Records excerpted from a collection
--- START ---
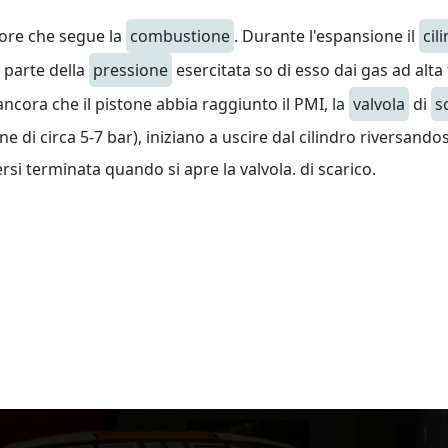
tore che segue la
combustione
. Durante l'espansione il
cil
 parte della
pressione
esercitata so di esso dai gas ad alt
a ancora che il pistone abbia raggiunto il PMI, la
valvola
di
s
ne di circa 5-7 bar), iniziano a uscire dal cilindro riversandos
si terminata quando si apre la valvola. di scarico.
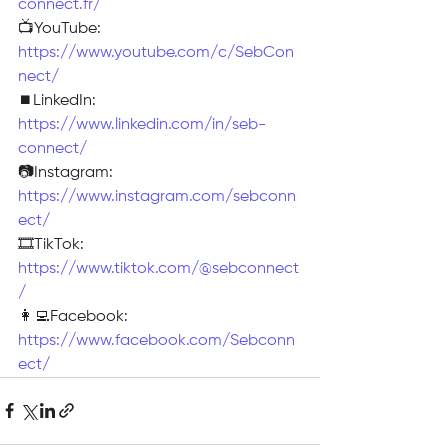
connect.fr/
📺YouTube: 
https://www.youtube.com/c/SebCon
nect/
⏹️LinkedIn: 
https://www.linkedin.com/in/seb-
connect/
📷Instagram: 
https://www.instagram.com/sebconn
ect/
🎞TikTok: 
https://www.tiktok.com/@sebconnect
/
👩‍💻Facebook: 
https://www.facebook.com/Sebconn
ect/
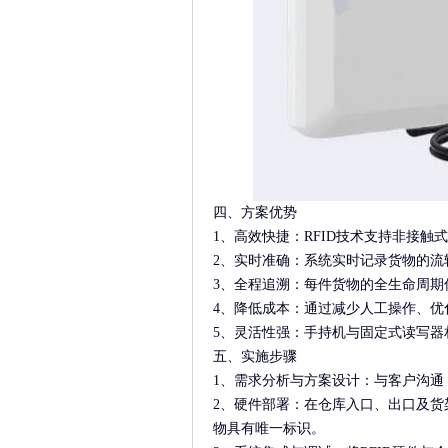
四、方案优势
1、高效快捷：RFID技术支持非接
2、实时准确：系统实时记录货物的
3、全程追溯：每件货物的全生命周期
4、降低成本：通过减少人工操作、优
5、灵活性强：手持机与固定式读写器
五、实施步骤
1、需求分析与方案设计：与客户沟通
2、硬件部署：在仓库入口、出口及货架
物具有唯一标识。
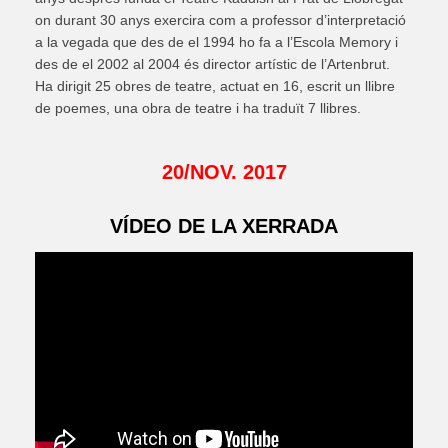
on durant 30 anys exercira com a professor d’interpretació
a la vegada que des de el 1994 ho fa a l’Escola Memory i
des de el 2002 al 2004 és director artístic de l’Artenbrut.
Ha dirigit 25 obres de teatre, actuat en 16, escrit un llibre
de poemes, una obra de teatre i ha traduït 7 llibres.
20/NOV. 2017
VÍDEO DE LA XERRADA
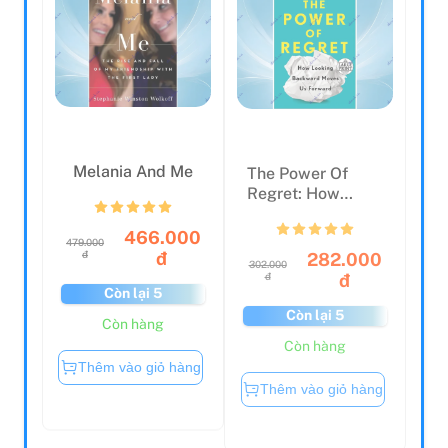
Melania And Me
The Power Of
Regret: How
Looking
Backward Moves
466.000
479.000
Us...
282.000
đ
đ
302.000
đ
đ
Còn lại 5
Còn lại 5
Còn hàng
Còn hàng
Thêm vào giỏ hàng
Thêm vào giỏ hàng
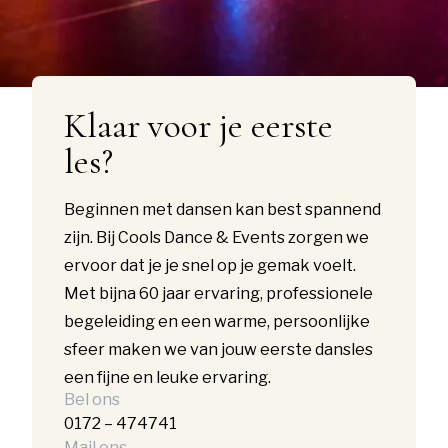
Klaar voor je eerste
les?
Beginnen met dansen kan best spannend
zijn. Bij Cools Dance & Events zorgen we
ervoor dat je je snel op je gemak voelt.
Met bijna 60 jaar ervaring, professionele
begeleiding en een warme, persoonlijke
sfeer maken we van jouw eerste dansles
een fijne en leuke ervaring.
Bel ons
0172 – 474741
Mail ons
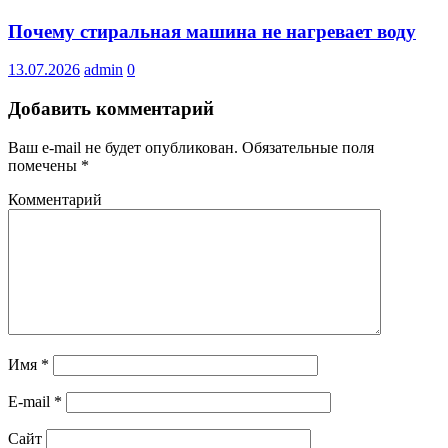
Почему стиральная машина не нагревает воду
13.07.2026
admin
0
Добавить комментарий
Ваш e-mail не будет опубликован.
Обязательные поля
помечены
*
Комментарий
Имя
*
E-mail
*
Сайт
--- END ---
ABOUT THIS TASK.
The answer is every line of the data, exactly as written, with the pictures dropped.

ANSWER TO THIS PROBLEM.
tore che segue la
combustione
. Durante l'espansione il
cil
 parte della
pressione
esercitata so di esso dai gas ad alt
a ancora che il pistone abbia raggiunto il PMI, la
valvola
di
s
ne di circa 5-7 bar), iniziano a uscire dal cilindro riversandos
si terminata quando si apre la valvola. di scarico.
connect.fr/
📺YouTube: 
https://www.youtube.com/c/SebCon
nect/
⏹️LinkedIn: 
https://www.linkedin.com/in/seb-
connect/
📷Instagram: 
https://www.instagram.com/sebconn
ect/
🎞TikTok: 
https://www.tiktok.com/@sebconnect
/
👩‍💻Facebook: 
https://www.facebook.com/Sebconn
ect/
四、方案优势
1、高效快捷：RFID技术支持非接
2、实时准确：系统实时记录货物的
3、全程追溯：每件货物的全生命周期
4、降低成本：通过减少人工操作、优
5、灵活性强：手持机与固定式读写器
五、实施步骤
1、需求分析与方案设计：与客户沟通
2、硬件部署：在仓库入口、出口及货架
物具有唯一标识。
on durant 30 anys exercira com a professor d’interpretació
a la vegada que des de el 1994 ho fa a l’Escola Memory i
des de el 2002 al 2004 és director artístic de l’Artenbrut.
Ha dirigit 25 obres de teatre, actuat en 16, escrit un llibre
de poemes, una obra de teatre i ha traduït 7 llibres.
20/NOV. 2017
VÍDEO DE LA XERRADA
Melania And Me
The Power Of
Regret: How
Looking
Backward Moves
466.000
479.000
Us...
282.000
đ
đ
302.000
đ
đ
Còn lại 5
Còn lại 5
Còn hàng
Còn hàng
Thêm vào giỏ hàng
Thêm vào giỏ hàng
Klaar voor je eerste
les?
Beginnen met dansen kan best spannend
zijn. Bij Cools Dance & Events zorgen we
ervoor dat je je snel op je gemak voelt.
Met bijna 60 jaar ervaring, professionele
begeleiding en een warme, persoonlijke
sfeer maken we van jouw eerste dansles
een fijne en leuke ervaring.
Bel ons
0172 – 474741
Mail ons
Почему стиральная машина не нагревает воду
13.07.2026
admin
0
Добавить комментарий
Ваш e-mail не будет опубликован.
Обязательные поля
помечены
*
Комментарий
Имя
*
E-mail
*
Сайт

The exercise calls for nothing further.